Going Pro with Feedly

I’ve been a heavy user of RSS for years now.  I’ve tried and used everything from custom built applications and scripts, to browser add-ons, to third-party services.  Even this very blog’s archives are full migration and review articles form one tool to another.  Here are a few links, if you are interested:

For the last 3 years, I’ve been using Feedly, which I like a lot.  I’ve been thinking about going Pro for about a year now.  Last week, I made the switch.  Here’s why:

  1. I do love the service and want to support it!  After all, I’m spending at least an hour every day going through my feeds.  Sometimes even more.
  2. The Pro version removes the limit on the number of feeds and items in each feed.  Not that I don’t have enough to read, but I don’t like the idea that I might be missing something.
  3. The Pro version provides integrations and easier sharing to a variety of third-party services.  The one that is most important for me is WordPress integration.
  4. Their blog post about the upcoming changes to feed organization was the last drop – I WANT THAT!

Feedly constantly improves the user experience and brings new features.  It works very stable – I think only remember one or two downtimes in the last three years.  Their web interface is very handy and the mobile app works well too.  They have plenty of browser add-ons to make things even easier.

All in all, it’s well worth $5 per month for me.

Data Gravity

On the drive back home today I was listening to DevOps Cafe podcast, episode 59.  I’ve recently subscribed to this show and I think this was the first episode of it I ever heard.  It’s one of many tech talk podcasts, where two or more people chat for a varied period of time on a selection of topics, mostly related to technology.

In this particular episode, program hosts John and Damon were interviewing the CTO of BashoDave McCrory.  I wasn’t familiar with either Basho or Dave prior to the episode.  Gladly, a somewhat lengthy introduction by Dave gave me a good idea who he is.  What followed though was way more interesting – a discussion about data.

To be completely honest with you, I haven’t even finished the episode yet (got home right in the middle of it), but I feel like it’s one of those worth blogging about.  For one, I’ve learned a new term – “data lake”.  Apparently, that’s a new and fancy way of branding “data warehousing”.  Here is a bit from TechTarget, for example:

A data lake is a storage repository that holds a vast amount of raw data in its native format until it is needed.

While a hierarchical data warehouse stores data in files or folders, a data lake uses a flat architecture to store data.

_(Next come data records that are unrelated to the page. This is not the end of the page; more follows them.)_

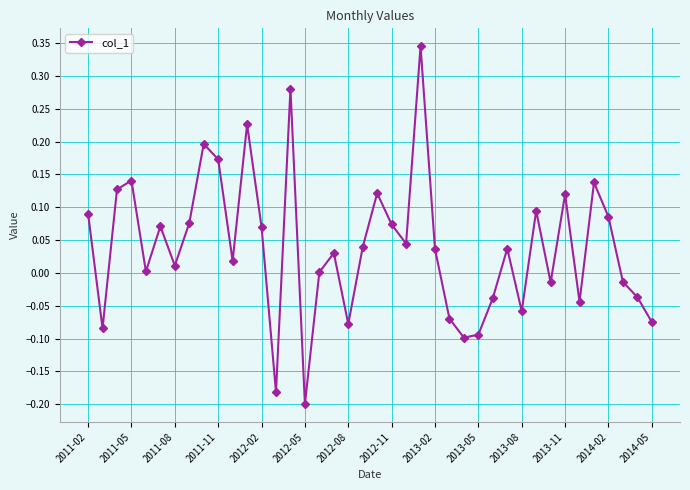

What is the sum of all values?

1.6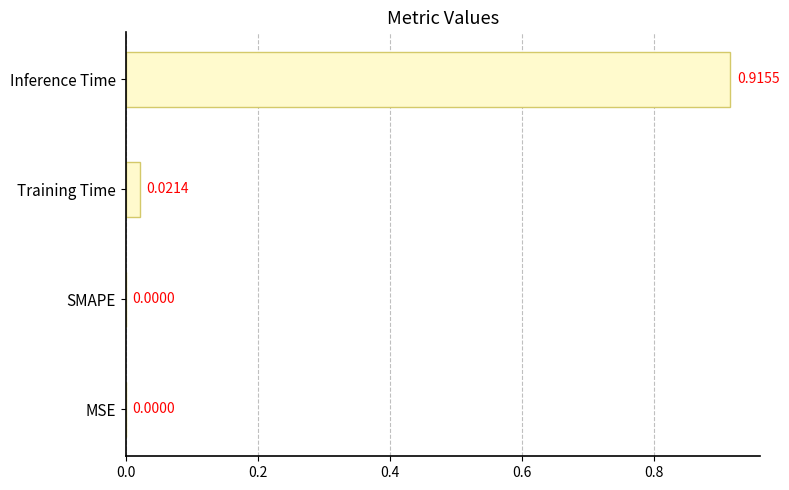

Which has a higher value, Inference Time or MSE?

Inference Time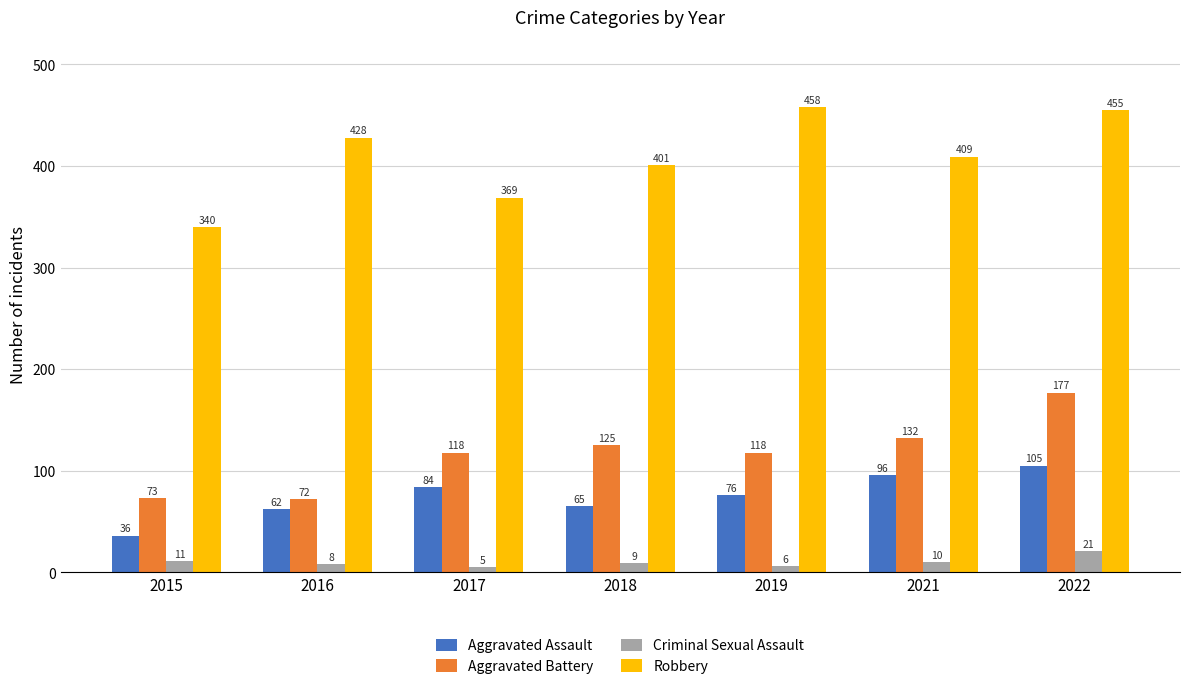

True or false: Robbery has a value of 369 at 2017.

True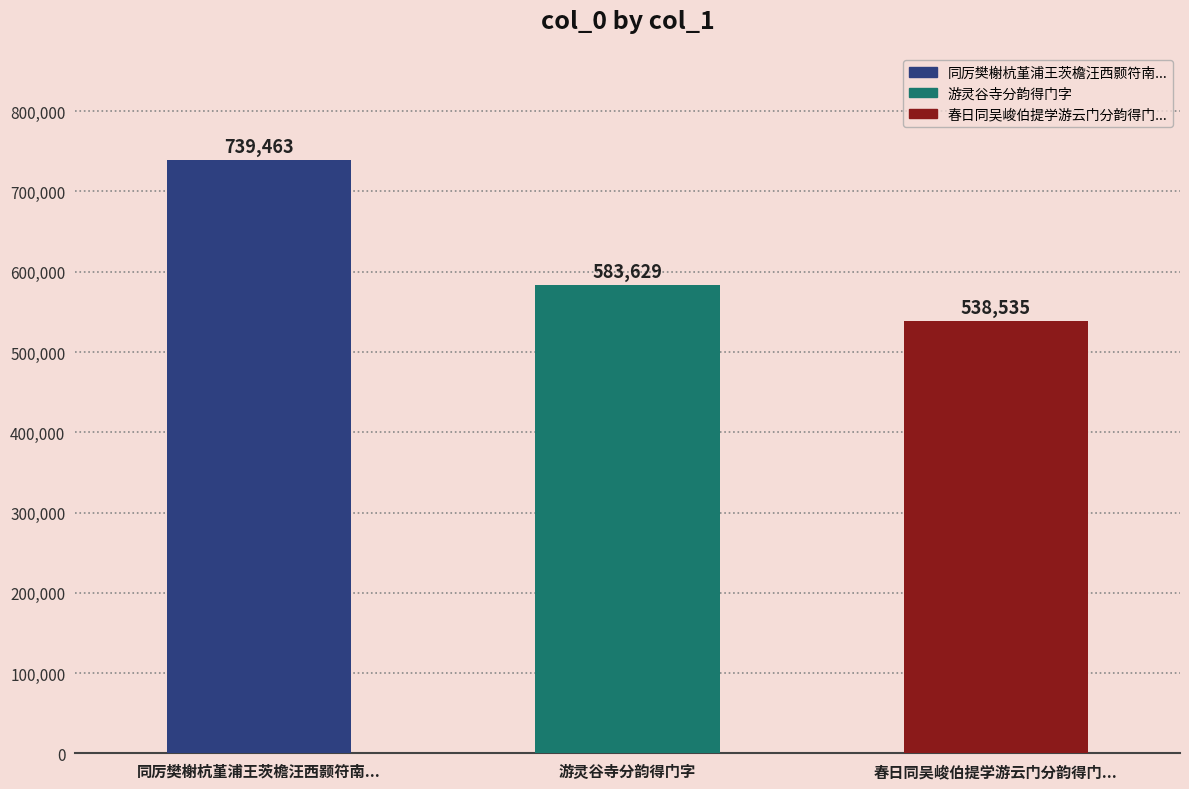

Rank the categories by value from highest to lowest.

同厉樊榭杭堇浦王茨檐汪西颢符南..., 游灵谷寺分韵得门字, 春日同吴峻伯提学游云门分韵得门...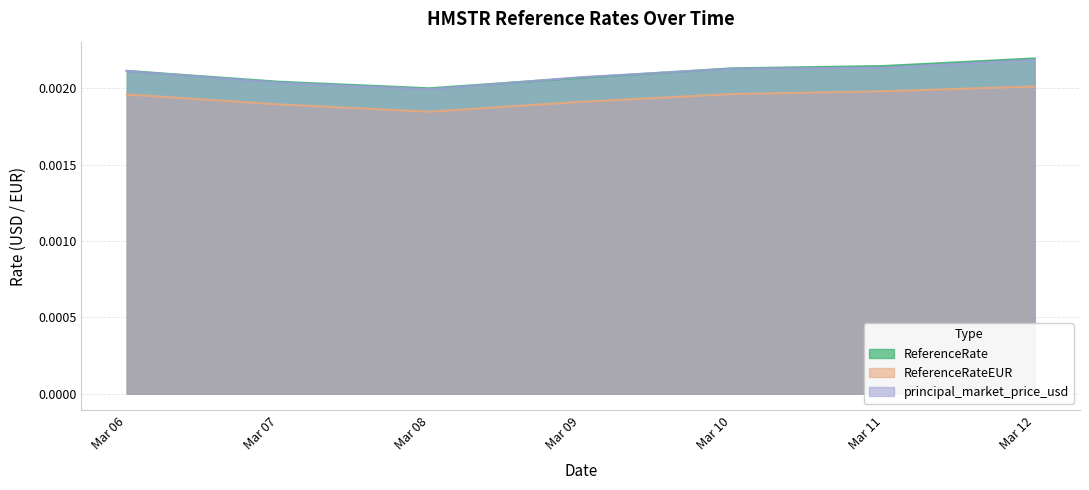

Does the chart display data point markers on the line(s)?

No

Each data element in a lake is assigned a unique identifier and tagged with a set of extended metadata tags. When a business question arises, the data lake can be queried for relevant data, and that smaller set of data can then be analyzed to help answer the question.

The term data lake is often associated with Hadoop-oriented object storage.

But that was just the beginning.  What followed was a fascinating discussion on Data Gravity.  Obviously, this whole thing is too fresh in my mind and I can’t formulate it well yet, so I suggest you listen to the episode and read the intro on the Data Gravity site.  For the sake of brevity:

[…] it’s also a misleading term. Behind it all is the notion that data which is near other data is more useful, and the tendency of data to cling together comes from the usefulness of the resulting knowledge. […]

A lot of it seems obvious, but here it’s all put into a nice thought framework, with references to other, more established fields, like math and physics.  Easily one of the most interesting technology related discussions I’ve heard in a while!

Extract, Transform, Load

I’ve been doing all kinds of data migrations and system integration for years now.  But only yesterday I’ve learned that there is a very specific term linked to the process.

In computing, extract, transform, and load (ETL) refers to a process in database usage and especially in data warehousing that:

  • Extracts data from outside sources
  • Transforms it to fit operational needs, which can include quality levels
  • Loads it into the end target (database, more specifically, operational data store, data mart, or data warehouse)

ETL systems commonly integrate data from multiple applications, typically developed and supported by different vendors or hosted on separate computer hardware. The disparate systems containing the original data are frequently managed and operated by different employees. For example a cost accounting system may combine data from payroll, sales and purchasing.